Стол был уставлен порожними бутылками, а ведь известно, что всякий раз, как дон Франсиско опрокинет сколько-то стаканов «Сан-Мартин-де-Вальдеиглесиас» — что происходило с завидной регулярностью, — он хватается за шпагу и лезет в драку, причем все равно с кем. Дон Франсиско Кеведо, забулдыга и задира, поэт и рыцарь ордена Сантьяго [В тексте романов упоминаются религиозно-рыцарские ордены Сантьяго и Калатравы. К XVII в. членство в них превратилось в почетное отличие — во главе ордена Калатравы стоял сам король. На принадлежность к тому или иному ордену указывал вышитый на одежде крест определенной формы: у рыцарей Сантьяго — с заостренным нижним концом, символизировавшим острие меча; у рыцарей Калатравы — со стилизованным изображением распустившихся лилий или готической буквы «М» (в честь Девы Марии). — Здесь и далее, кроме оговоренных особо, примеч. переводчика.], подслеповатый волокита, был остер на язык, тяжел на руку, стихи его были изрядны, а неурядицы — бесчисленны. Он кочевал из тюрьмы в каталажку, из ссылки в изгнание, ибо нашему всемилостивейшему государю Филиппу Четвертому и его доблестному министру графу Оливаресу, как и всем мадридцам, чрезвычайно нравились бьющие не в бровь, а в глаз стихи дона Франсиско, но вовсе не улыбалось быть в стихах этих главными героями. Так что бывало не раз и не два, что после появления очередного сонета или эпиграммы, принадлежащих перу неведомого автора, хотя в том, что перо это держала длань дона Франсиско, сомнений не возникало ни у кого, — полицейские, иначе называемые альгвасилами, вламывались в дом, где он жил, или в кабак, где пил, или в притон, где спал, и почтительно приглашали его следовать за ними, изымая, так сказать, из обращения на сколько-то дней или месяцев. Поэт был упрям и горд, голосу благоразумия внимать не желал, и подобные происшествия случались часто, а характер Кеведо портился непоправимо. Тем не менее он оставался душой всякого застолья и верным, испытанным другом своих друзей. Был среди них и капитан Алатристе. Оба захаживали в таверну «У турка», где занимали лучший стол, неизменно оставляемый для них вышеупомянутой Каридад Непрухой, которая в былые дни ласки свои расточала за деньги всем желающим, а теперь дарила бесплатно — но одному лишь капитану. Компанию Диего Алатристе и дону Франсиско составляли в тот день еще несколько завсегдатаев — лиценциат Кальсонес, Хуан Вигонь, преподобный Перес и Фадрике Кривой, аптекарь с Пуэрта-Серрада.

— Нет, придется подраться, — упорствовал поэт.

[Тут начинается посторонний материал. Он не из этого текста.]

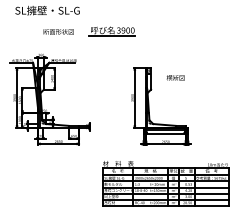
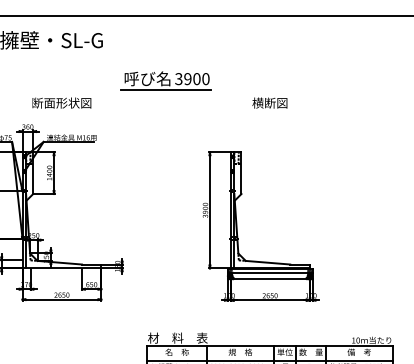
text: (58, 31) -> (61, 102), moved
text: (175, 77) -> (269, 102), moved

Как я уже сказал, винные пары произвели на него свое обычное одушевляющее действие. Опрокинув табурет, он вскочил, взялся за рукоять шпаги и метнул испепеляющий взгляд на двоих чужестранцев за соседним столом: повесив свои длинные плащи и портупеи со шпагами на вбитые в стену гвозди, они мирно выпивали и только что похвалили нашего поэта за стихотворение, написанное отнюдь не им, а совсем наоборот — заклятым его врагом и главным соперником на ниве изящной словесности доном Луисом де Гонгорой, которого дон Франсиско Кеведо люто ненавидел и обвинял во всех смертных грехах, называя содомитом и иудейской собакой. Чужестранцы пали жертвой добросовестного заблуждения и отнюдь не хотели обидеть дона Франсиско, но не таков был дон Франсиско, чтобы стерпеть обиду.